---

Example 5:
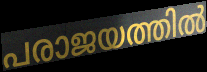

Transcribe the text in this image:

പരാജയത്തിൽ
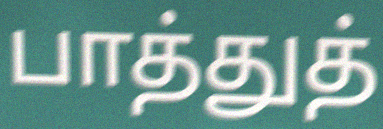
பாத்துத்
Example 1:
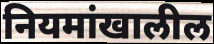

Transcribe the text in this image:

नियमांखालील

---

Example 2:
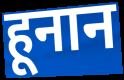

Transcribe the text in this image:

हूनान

--

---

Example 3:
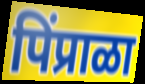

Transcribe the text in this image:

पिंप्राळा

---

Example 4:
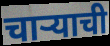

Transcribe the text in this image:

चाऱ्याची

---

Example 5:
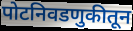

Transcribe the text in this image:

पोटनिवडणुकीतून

**WHAT YOU SHOULD DO**
Lines of the material above that contain the string "Example" must be counted; respond with the total alone.

**FINISHED EXERCISE**
6